• WORK REQUEST: Repeat exactly the line with "left front paw: (634, 458)" and each line after it to the end of the data below; pictures stay out.

• EXTRACTED INFORMATION:
************
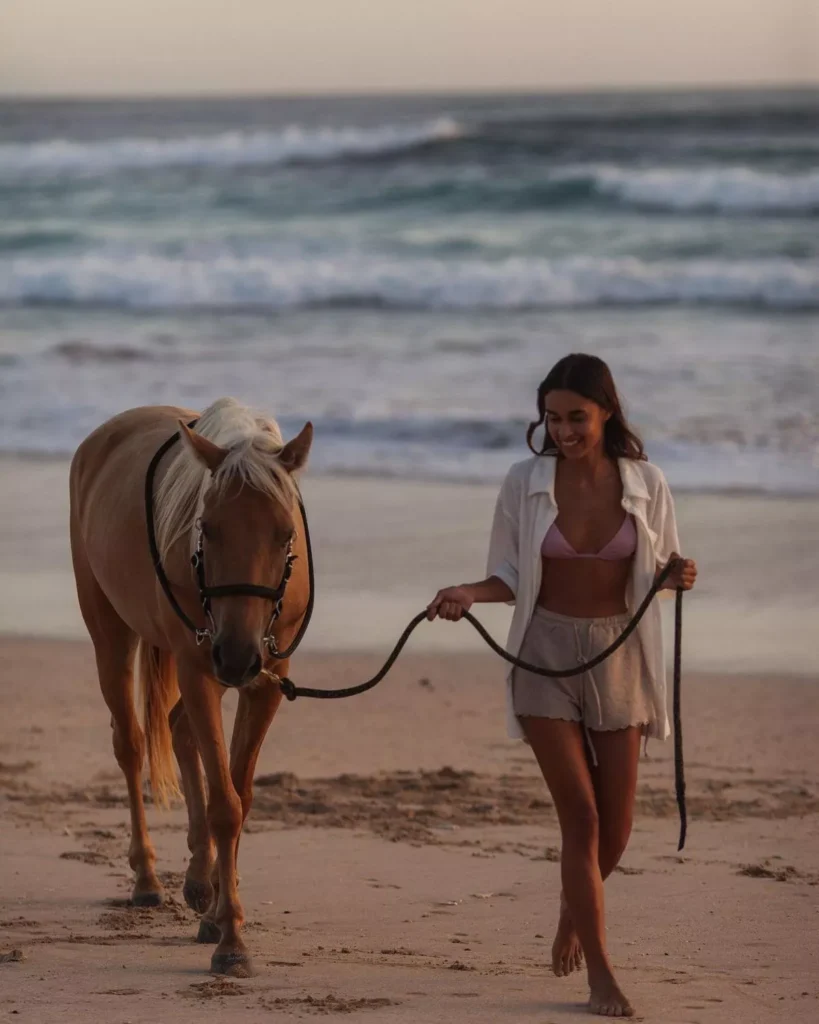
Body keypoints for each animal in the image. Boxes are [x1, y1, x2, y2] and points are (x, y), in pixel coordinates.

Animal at [69, 397, 312, 976]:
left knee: (179, 731)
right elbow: (225, 804)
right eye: (208, 527)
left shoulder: (266, 682)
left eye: (285, 533)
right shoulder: (200, 671)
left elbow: (240, 795)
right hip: (112, 635)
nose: (238, 652)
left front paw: (221, 909)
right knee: (132, 746)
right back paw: (147, 878)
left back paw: (202, 881)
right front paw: (232, 941)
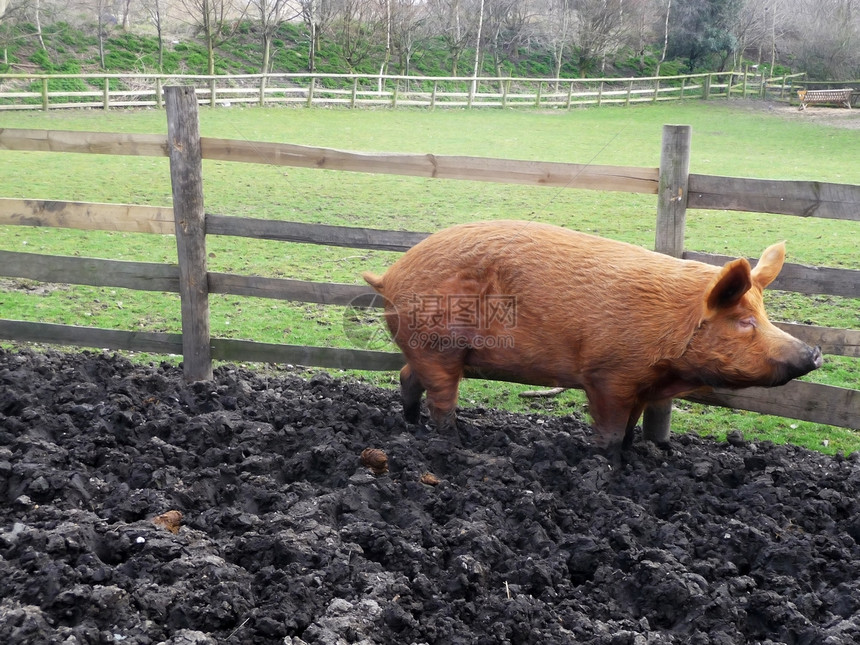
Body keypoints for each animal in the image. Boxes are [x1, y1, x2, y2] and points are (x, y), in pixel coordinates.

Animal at [362, 220, 820, 448]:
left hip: (428, 349)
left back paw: (411, 427)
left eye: (764, 314)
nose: (814, 352)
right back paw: (454, 441)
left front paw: (634, 458)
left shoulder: (640, 385)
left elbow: (631, 431)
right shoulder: (608, 375)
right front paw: (606, 466)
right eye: (744, 321)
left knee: (407, 378)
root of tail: (390, 274)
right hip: (439, 346)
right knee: (441, 398)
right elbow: (610, 432)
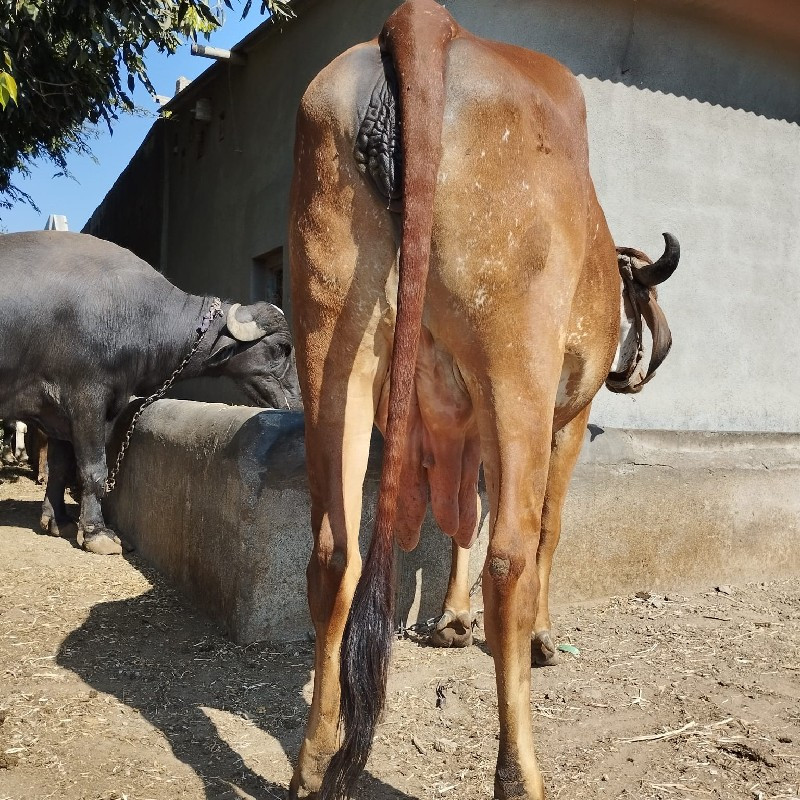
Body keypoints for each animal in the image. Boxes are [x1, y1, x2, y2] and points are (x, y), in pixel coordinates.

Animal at [0, 231, 300, 552]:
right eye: (282, 348)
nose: (295, 402)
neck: (138, 314)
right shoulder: (87, 399)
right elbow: (94, 469)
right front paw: (96, 532)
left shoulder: (58, 411)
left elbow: (59, 465)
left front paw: (57, 520)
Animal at [288, 3, 676, 796]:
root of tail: (428, 23)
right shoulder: (563, 416)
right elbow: (544, 527)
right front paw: (540, 638)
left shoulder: (464, 423)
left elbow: (461, 515)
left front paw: (449, 619)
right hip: (516, 357)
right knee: (512, 557)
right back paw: (518, 770)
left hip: (330, 342)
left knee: (336, 554)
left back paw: (313, 761)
************
• WRITTEN RESPONSE:
left front paw: (634, 458)
left shoulder: (640, 385)
left elbow: (631, 431)
right shoulder: (608, 375)
right front paw: (606, 466)
right eye: (744, 321)
left knee: (407, 378)
root of tail: (390, 274)
right hip: (439, 346)
right knee: (441, 398)
right elbow: (610, 432)
Body keypoints for each animal in the image. Boxes are [x1, y1, x2, y2] and points are (x, y), in pixel coordinates.

Animal at [0, 231, 300, 552]:
right eye: (282, 348)
nose: (295, 402)
neck: (138, 314)
right shoulder: (87, 399)
right elbow: (94, 469)
right front paw: (96, 532)
left shoulder: (58, 411)
left elbow: (59, 465)
left front paw: (57, 520)
Animal at [288, 3, 676, 796]:
root of tail: (428, 23)
right shoulder: (563, 416)
right elbow: (544, 527)
right front paw: (540, 638)
left shoulder: (464, 423)
left elbow: (461, 515)
left front paw: (449, 619)
right hip: (516, 357)
right knee: (512, 557)
right back paw: (518, 770)
left hip: (330, 342)
left knee: (336, 554)
left back paw: (313, 761)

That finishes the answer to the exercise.